● Exercise objective: Where a line of the entries below includes the string "knee", count it. Give only the resulting number.

● Working data:
------------

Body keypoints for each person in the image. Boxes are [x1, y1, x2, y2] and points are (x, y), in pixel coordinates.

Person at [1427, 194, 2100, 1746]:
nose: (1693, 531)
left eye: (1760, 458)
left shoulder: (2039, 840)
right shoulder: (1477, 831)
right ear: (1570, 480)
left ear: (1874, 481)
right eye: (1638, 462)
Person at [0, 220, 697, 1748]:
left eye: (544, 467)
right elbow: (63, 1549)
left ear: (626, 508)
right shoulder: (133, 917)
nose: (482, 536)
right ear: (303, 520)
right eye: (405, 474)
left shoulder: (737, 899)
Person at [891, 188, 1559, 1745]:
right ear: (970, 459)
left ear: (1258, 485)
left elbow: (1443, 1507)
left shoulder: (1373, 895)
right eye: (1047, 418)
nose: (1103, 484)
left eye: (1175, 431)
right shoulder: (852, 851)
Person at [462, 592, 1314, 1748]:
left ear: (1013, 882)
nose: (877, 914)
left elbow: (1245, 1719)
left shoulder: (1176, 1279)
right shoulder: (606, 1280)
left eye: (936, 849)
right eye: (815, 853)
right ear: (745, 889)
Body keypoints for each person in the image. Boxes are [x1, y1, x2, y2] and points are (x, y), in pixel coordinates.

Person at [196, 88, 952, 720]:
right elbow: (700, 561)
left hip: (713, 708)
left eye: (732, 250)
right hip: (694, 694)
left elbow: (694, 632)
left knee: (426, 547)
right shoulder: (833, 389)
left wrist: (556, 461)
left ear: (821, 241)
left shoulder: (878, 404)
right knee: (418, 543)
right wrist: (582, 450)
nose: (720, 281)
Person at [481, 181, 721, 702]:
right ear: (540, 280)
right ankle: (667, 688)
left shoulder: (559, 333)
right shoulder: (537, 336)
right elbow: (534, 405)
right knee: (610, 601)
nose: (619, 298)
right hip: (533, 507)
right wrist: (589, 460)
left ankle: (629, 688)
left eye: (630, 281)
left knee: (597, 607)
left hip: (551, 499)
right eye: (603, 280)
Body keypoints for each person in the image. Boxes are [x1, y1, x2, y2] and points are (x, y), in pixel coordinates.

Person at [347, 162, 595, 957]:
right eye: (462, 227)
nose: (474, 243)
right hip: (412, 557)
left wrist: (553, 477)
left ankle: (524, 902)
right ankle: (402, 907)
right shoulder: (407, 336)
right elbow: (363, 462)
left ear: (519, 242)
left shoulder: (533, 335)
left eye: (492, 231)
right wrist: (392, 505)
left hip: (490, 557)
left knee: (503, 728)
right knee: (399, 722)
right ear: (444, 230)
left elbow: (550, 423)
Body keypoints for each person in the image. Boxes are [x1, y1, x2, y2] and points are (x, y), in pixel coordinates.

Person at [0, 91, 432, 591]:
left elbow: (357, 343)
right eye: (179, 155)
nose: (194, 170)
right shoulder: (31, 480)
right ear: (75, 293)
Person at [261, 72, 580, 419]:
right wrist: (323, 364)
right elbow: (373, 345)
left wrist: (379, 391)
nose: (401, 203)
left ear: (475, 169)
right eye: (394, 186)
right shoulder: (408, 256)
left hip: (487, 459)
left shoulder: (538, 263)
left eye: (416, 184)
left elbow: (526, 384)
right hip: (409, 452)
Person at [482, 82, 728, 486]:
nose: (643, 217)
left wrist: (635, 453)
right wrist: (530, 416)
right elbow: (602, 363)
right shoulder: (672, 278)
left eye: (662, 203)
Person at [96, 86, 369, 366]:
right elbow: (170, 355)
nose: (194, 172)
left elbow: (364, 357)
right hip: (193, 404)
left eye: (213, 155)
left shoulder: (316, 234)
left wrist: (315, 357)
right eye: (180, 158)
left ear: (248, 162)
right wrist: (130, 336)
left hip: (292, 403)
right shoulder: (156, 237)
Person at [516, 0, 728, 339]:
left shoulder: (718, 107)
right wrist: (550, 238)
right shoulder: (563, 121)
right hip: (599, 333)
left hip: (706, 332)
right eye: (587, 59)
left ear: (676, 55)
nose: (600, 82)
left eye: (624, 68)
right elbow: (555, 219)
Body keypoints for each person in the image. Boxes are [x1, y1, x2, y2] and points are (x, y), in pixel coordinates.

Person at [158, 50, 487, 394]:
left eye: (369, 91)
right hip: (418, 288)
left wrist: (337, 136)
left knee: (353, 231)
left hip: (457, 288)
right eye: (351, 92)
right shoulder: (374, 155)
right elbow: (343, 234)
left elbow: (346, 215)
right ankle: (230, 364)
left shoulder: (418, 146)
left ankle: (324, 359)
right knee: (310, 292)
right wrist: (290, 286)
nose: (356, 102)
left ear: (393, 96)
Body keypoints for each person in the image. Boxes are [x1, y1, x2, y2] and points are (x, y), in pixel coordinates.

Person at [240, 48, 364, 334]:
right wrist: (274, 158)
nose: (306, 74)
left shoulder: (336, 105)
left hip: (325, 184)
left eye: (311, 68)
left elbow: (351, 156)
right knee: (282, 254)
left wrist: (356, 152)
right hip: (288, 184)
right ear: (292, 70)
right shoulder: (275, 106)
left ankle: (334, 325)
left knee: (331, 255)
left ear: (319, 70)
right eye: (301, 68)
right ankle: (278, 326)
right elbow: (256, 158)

------------

● Task output: 10